May 11, 2008
Reverse Mortgages & Other Bruises
Reverse mortgages are a way that old people without cash can get some money.
They can tap into their home equity and get tax-free money.
The lender pays the owner every month or in one big sum etc…
When is this money paid back? When the house is sold.
But what if the old geezer lives longer than expected and he gets tossed from his home?
That can be awkward.
What are alternatives to reverse mortgages?
No payments are due while the reverse mortgage is outstanding. It is repaid when the borrower (or, in the case of couples, the last remaining spouse) dies, sells the house or no longer occupies it as a principal residence.
The borrower can never owe more than the house is worth, no matter when he or she gives it up or whether its value has gone down. If the owner dies and the place sells for more than what is owed on the loan, the excess (after sales commissions and other selling expenses, of course) goes to the borrower's heirs or estate.
The knock on reverse mortgages is that they are expensive. But some state and local governments offer less costly versions called deferred payment loans. Generally, there are no origination fees, and insurance premiums and closing costs, if any, are very low.
The rate on these loans is low as well, if interest is charged at all. When charged, it is often on a fixed basis, meaning the rate never changes. Better yet, many programs charge simple, rather than compound, so interest isn't charged on interest. Some even forgive part or all of the loan if the borrower remains in the house for a specified period.
Typically, seniors can only use deferred payment loans to make specific types of repairs or home improvements such as roofing and heating. But many will cover accessibility modifications such as ramps, rails and grab bars, and energy-efficiency improvements, including storm windows, insulation and weatherstripping.
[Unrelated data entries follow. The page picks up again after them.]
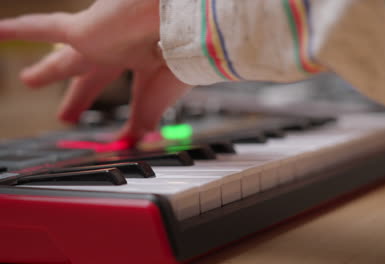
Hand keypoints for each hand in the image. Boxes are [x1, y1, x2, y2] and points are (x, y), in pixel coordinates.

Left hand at [0, 0, 191, 142]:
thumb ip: (138, 123)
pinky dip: (22, 29)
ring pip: (68, 55)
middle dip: (79, 98)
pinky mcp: (86, 29)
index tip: (114, 135)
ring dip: (48, 68)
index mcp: (146, 63)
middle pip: (92, 76)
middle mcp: (123, 48)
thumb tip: (127, 144)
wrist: (186, 32)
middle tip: (66, 117)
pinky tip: (0, 33)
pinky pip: (46, 27)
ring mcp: (103, 37)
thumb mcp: (155, 101)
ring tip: (30, 79)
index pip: (126, 92)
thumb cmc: (180, 63)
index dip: (121, 115)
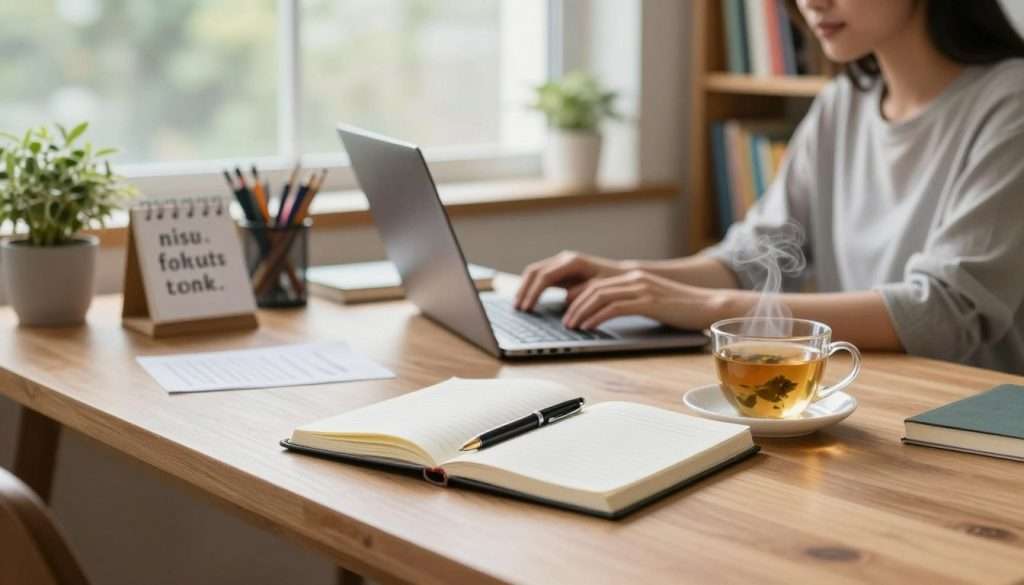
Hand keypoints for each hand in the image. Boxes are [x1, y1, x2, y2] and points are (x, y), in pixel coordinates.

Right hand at [515, 251, 630, 310]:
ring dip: (525, 288)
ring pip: (535, 272)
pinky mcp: (561, 270)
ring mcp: (562, 263)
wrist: (623, 275)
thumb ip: (584, 292)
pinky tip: (528, 300)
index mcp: (573, 262)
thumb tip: (566, 298)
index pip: (545, 277)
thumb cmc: (614, 284)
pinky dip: (532, 287)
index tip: (526, 308)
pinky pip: (541, 276)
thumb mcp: (601, 289)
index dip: (533, 293)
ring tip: (518, 306)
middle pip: (535, 271)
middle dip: (524, 290)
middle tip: (517, 308)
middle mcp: (565, 259)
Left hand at [561, 270, 723, 330]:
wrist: (710, 307)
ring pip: (601, 296)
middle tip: (565, 322)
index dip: (578, 297)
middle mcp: (635, 278)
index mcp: (634, 276)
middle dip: (575, 306)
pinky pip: (615, 307)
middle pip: (594, 288)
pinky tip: (590, 327)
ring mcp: (642, 288)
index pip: (597, 283)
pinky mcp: (649, 301)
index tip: (567, 311)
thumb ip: (633, 302)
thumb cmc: (683, 309)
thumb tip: (610, 314)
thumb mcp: (652, 302)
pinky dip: (598, 317)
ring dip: (582, 312)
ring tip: (572, 326)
These loans aren't available everywhere, and eligibility rules vary. Most are limited to homeowners with low or moderate incomes. And many place a limit on the home's value. Some have minimum-age or disability requirements.
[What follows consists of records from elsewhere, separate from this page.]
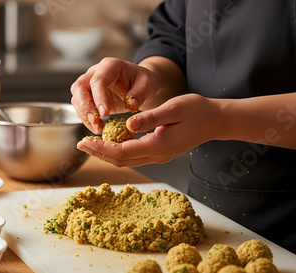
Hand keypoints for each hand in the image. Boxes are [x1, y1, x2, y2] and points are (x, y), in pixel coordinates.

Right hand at [71, 57, 157, 133]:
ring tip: (98, 128)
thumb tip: (130, 106)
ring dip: (84, 115)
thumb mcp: (147, 85)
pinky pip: (80, 108)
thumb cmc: (142, 81)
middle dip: (85, 106)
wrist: (139, 84)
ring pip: (76, 98)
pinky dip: (86, 119)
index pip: (98, 80)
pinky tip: (97, 127)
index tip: (105, 114)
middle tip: (95, 122)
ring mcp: (89, 84)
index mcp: (110, 65)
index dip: (99, 97)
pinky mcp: (88, 96)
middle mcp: (95, 72)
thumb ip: (139, 94)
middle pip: (79, 87)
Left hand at [77, 94, 221, 166]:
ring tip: (89, 145)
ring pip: (126, 160)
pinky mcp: (159, 152)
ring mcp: (158, 156)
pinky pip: (133, 156)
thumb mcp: (174, 108)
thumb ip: (150, 117)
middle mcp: (157, 155)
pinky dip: (118, 151)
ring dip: (106, 154)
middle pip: (121, 160)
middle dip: (98, 153)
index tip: (85, 141)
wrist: (216, 121)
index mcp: (158, 144)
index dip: (102, 148)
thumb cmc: (197, 110)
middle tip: (80, 145)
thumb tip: (128, 124)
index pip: (123, 151)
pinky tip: (109, 142)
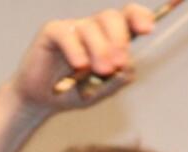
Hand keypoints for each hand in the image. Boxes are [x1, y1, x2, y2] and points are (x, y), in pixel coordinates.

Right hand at [10, 5, 155, 116]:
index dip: (140, 17)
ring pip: (91, 26)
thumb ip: (117, 80)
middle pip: (112, 17)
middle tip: (117, 64)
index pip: (128, 16)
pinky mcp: (51, 32)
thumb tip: (126, 66)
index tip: (147, 29)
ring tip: (101, 71)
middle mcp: (92, 27)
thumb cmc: (73, 92)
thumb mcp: (100, 92)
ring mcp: (72, 27)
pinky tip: (80, 66)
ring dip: (100, 49)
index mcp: (109, 37)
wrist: (40, 101)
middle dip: (119, 39)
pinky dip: (76, 49)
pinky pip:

Deferred payment loans go by many different names, so they may be difficult to find. Contact your city or county housing department, area agency or county office on aging, or the nearest community action or community development agency. Also try your state housing finance agency.
Filed under Reverse Mortgage by Luke Ford

Comments on Reverse Mortgages & Other Bruises »
One nice thing about Reverse Mortgage is it behooves the lender to stay in business so that they can actually collect, say ten, fifteen, twenty years down the line.
Aren't reverse mortgages for people who say, "screw the heirs. I'm cashing out now."